I recently received an email from HarperCollins Christian Publishing promoting the MacArthur Study Bible. John MacArthur is a well-known preacher in Los Angeles. His battles against California’s restraints on church assemblies have been in the news a good bit lately. The email linked an excerpt from MacArthur Study Bible’s comments on Acts 2:38.

The context is Peter’s sermon on the day of Pentecost. He preached Jesus. He convicted the audience of crucifying Jesus despite the abundant signs the Lord had worked which showed God’s approval of Him. Peter went on to affirm that God had raised Him from the dead, seated Him at His right hand, and made Him both Lord and Christ.

Many in the audience were convicted of their wrong and asked, “Brethren, what shall we do?” (v. 37).

“Peter said to them, ‘Repent, and each of you be baptized in the name of Jesus Christ for the forgiveness of your sins; and you will receive the gift of the Holy Spirit” (v. 38).

MacArthur’s comments on repentance are excellent. “Repent refers to a change of mind and purpose that turns an individual from sin to God (see 1 Thessalonians 1:9).

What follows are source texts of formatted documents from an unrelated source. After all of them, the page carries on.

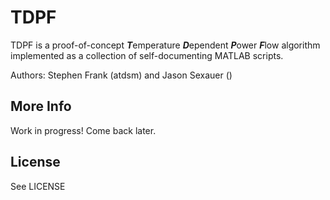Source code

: # TDPF #

TDPF is a proof-of-concept ***T***emperature ***D***ependent ***P***ower
***F***low algorithm implemented as a collection of self-documenting MATLAB
scripts.

Authors: Stephen Frank (atdsm) and Jason Sexauer ()

## More Info ##
Work in progress! Come back later.

## License ##
See LICENSE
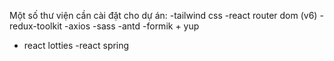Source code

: Một số thư viện cần cài đặt cho dự án:
-tailwind css
-react router dom (v6)
-redux-toolkit
-axios
-sass
-antd
-formik + yup
- react lotties
-react spring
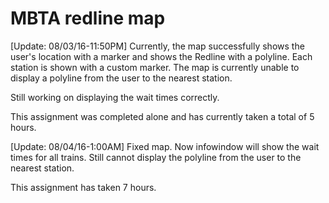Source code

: # MBTA redline map

<!--Currently, the map successfully shows the Redline with a polyline and is centered on South Station. The map is currently missing markers for each station. -->
<!---->
<!--[Update: 07/27/16-10:45pm] Added markers for each station. However, the for loop uses static parameter. Should be changed later if time permits. -->
<!---->
<!--This assignment was completed alone and has currently taken a total of 4 hours.-->


[Update: 08/03/16-11:50PM] Currently, the map successfully shows the user's location with a marker and shows the Redline with a polyline. Each station is shown with a custom marker. The map is currently unable to display a polyline from the user to the nearest station. 

Still working on displaying the wait times correctly.

This assignment was completed alone and has currently taken a total of 5 hours. 


[Update: 08/04/16-1:00AM] Fixed map. Now infowindow will show the wait times for all trains. Still cannot display the polyline from the user to the nearest station.

This assignment has taken 7 hours.

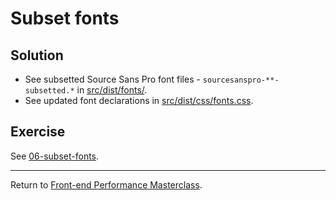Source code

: # Subset fonts

## Solution

* See subsetted Source Sans Pro font files - `sourcesanspro-**-subsetted.*` in [src/dist/fonts/](src/dist/fonts/).
* See updated font declarations in [src/dist/css/fonts.css](src/dist/css/fonts.css).

## Exercise

See [06-subset-fonts](https://github.com/voorhoede/performance-masterclass-2017-10/tree/06-subset-fonts).

---

Return to [Front-end Performance Masterclass](https://github.com/voorhoede/performance-masterclass-2017-10).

Such change involves more than fearing the consequences of God’s judgment. Genuine repentance knows that the evil of sin must be forsaken, and the person and work of Christ totally and singularly embraced. Peter exhorted his hearers to repent, otherwise they would not experience true conversion.”

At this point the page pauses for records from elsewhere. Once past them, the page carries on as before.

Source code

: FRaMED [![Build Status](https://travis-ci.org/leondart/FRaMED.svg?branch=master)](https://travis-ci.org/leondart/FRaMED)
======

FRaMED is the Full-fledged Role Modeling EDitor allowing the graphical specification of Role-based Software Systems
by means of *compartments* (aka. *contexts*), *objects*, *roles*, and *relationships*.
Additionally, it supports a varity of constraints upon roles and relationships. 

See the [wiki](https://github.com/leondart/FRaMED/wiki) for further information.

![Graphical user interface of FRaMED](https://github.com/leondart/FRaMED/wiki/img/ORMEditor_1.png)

His comments on baptism, however, are erroneous. They include this paragraph. “For the forgiveness of your sins might better be translated ‘because of the forgiveness of sins.’ Baptism does not produce forgiveness and cleansing from sin. The reality of forgiveness precedes the rite of baptism (v. 41). Genuine repentance brings from God the forgiveness of sins (compare Ephesians 1:7: ‘In Him we have redemption through His blood, the forgiveness of our trespasses, according to the riches of His grace …’), and because of that the new believer was to be baptized.

Consider a few observations about MacArthur’s comments.

•  There is no reason to change the translation as he suggests. Matthew 26:28 uses the same expression, and there it surely points to forgiveness being the effect, not the cause. See also Luke 24:47.

•  MacArthur says baptism does not produce forgiveness and cleansing. The Bible says it does (Acts 22:16; Ephesians 5:26; Titus 3:5).

•  V. 41 says “those who received his word were baptized.” It says absolutely nothing about forgiveness preceding baptism!

•  Yes, Ephesians 1:7 says that in Christ we have redemption through His blood and forgiveness of our trespasses, according to God’s grace. Yet Romans 6:3 says that baptism is into Christ and into His death. How can one enjoy benefits available in Christ before he has done that which puts him into Christ and into those benefits?

The point of this article is not merely to respond to some erroneous comments about baptism. It is to caution our readers about study Bibles; in fact, about any comments added by Bible publishers. The text is inspired, these comments are not! In some cases they may be helpful, but in others they may be harmful. Do not just assume that they are accurate.